___ RECORDS FOR THIS EXERCISE ___

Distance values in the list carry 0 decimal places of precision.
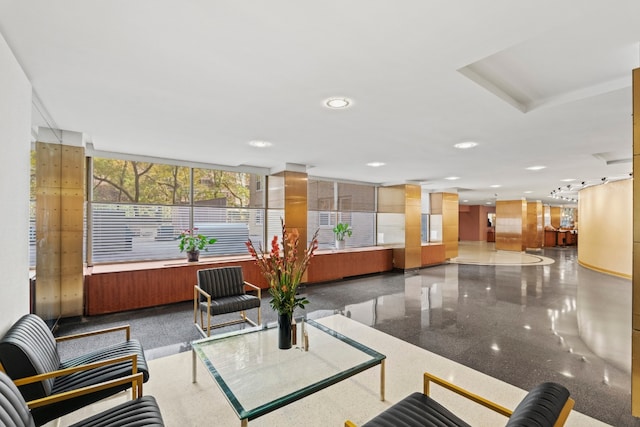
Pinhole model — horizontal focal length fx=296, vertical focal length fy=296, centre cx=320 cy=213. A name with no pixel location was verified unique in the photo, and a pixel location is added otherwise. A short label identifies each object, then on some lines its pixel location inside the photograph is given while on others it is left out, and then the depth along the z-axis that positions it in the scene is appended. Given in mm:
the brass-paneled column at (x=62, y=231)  3787
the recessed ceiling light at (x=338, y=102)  2887
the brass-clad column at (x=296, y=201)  6570
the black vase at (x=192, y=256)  5797
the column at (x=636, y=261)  2258
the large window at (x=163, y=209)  5336
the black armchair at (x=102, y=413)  1466
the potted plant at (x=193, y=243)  5793
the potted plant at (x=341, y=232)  8336
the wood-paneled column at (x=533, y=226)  15633
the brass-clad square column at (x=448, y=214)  10992
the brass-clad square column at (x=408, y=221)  8906
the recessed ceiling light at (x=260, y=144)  4602
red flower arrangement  2695
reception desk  17312
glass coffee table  2057
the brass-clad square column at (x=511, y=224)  14578
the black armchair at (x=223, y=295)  3940
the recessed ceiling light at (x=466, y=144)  4461
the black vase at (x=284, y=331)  2783
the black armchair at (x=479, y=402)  1218
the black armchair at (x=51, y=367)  1814
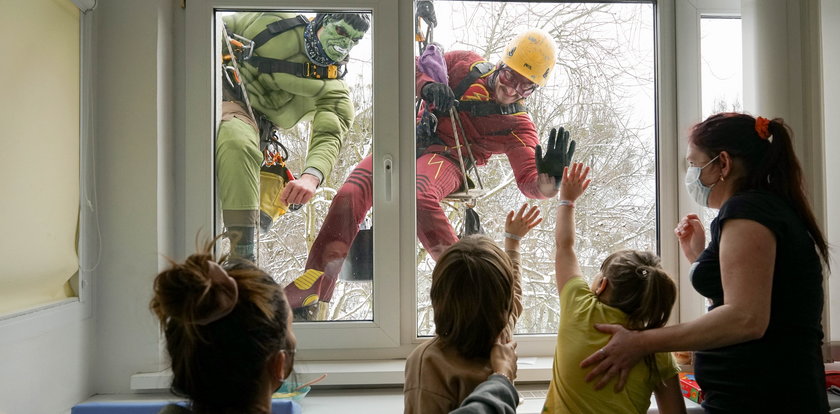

___

_ABOUT THIS EXERCISE:_ Leave out the pictures and copy every record above exactly.

_COMPLETED TASK:_
Distance values in the list carry 0 decimal places of precision.
Pinhole model — horizontal focal length fx=296, vertical focal length fy=296, centre cx=320 cy=213. A name with no pixel location was verified unique in the photo, and a pixel location is added otherwise. A short label identifies each object, then on some lines its pixel location inside the photograph is given while on others it is left out, and then the depth along the z-axis that positions it in the scene is appended. Given in mm:
the brass-paneled column at (x=62, y=231)  3787
the recessed ceiling light at (x=338, y=102)  2887
the brass-clad column at (x=296, y=201)  6570
the black vase at (x=192, y=256)  5797
the column at (x=636, y=261)  2258
the large window at (x=163, y=209)  5336
the black armchair at (x=102, y=413)  1466
the potted plant at (x=193, y=243)  5793
the potted plant at (x=341, y=232)  8336
the wood-paneled column at (x=533, y=226)  15633
the brass-clad square column at (x=448, y=214)  10992
the brass-clad square column at (x=408, y=221)  8906
the recessed ceiling light at (x=260, y=144)  4602
red flower arrangement  2695
reception desk  17312
glass coffee table  2057
the brass-clad square column at (x=511, y=224)  14578
the black armchair at (x=223, y=295)  3940
the recessed ceiling light at (x=466, y=144)  4461
the black vase at (x=284, y=331)  2783
the black armchair at (x=479, y=402)  1218
the black armchair at (x=51, y=367)  1814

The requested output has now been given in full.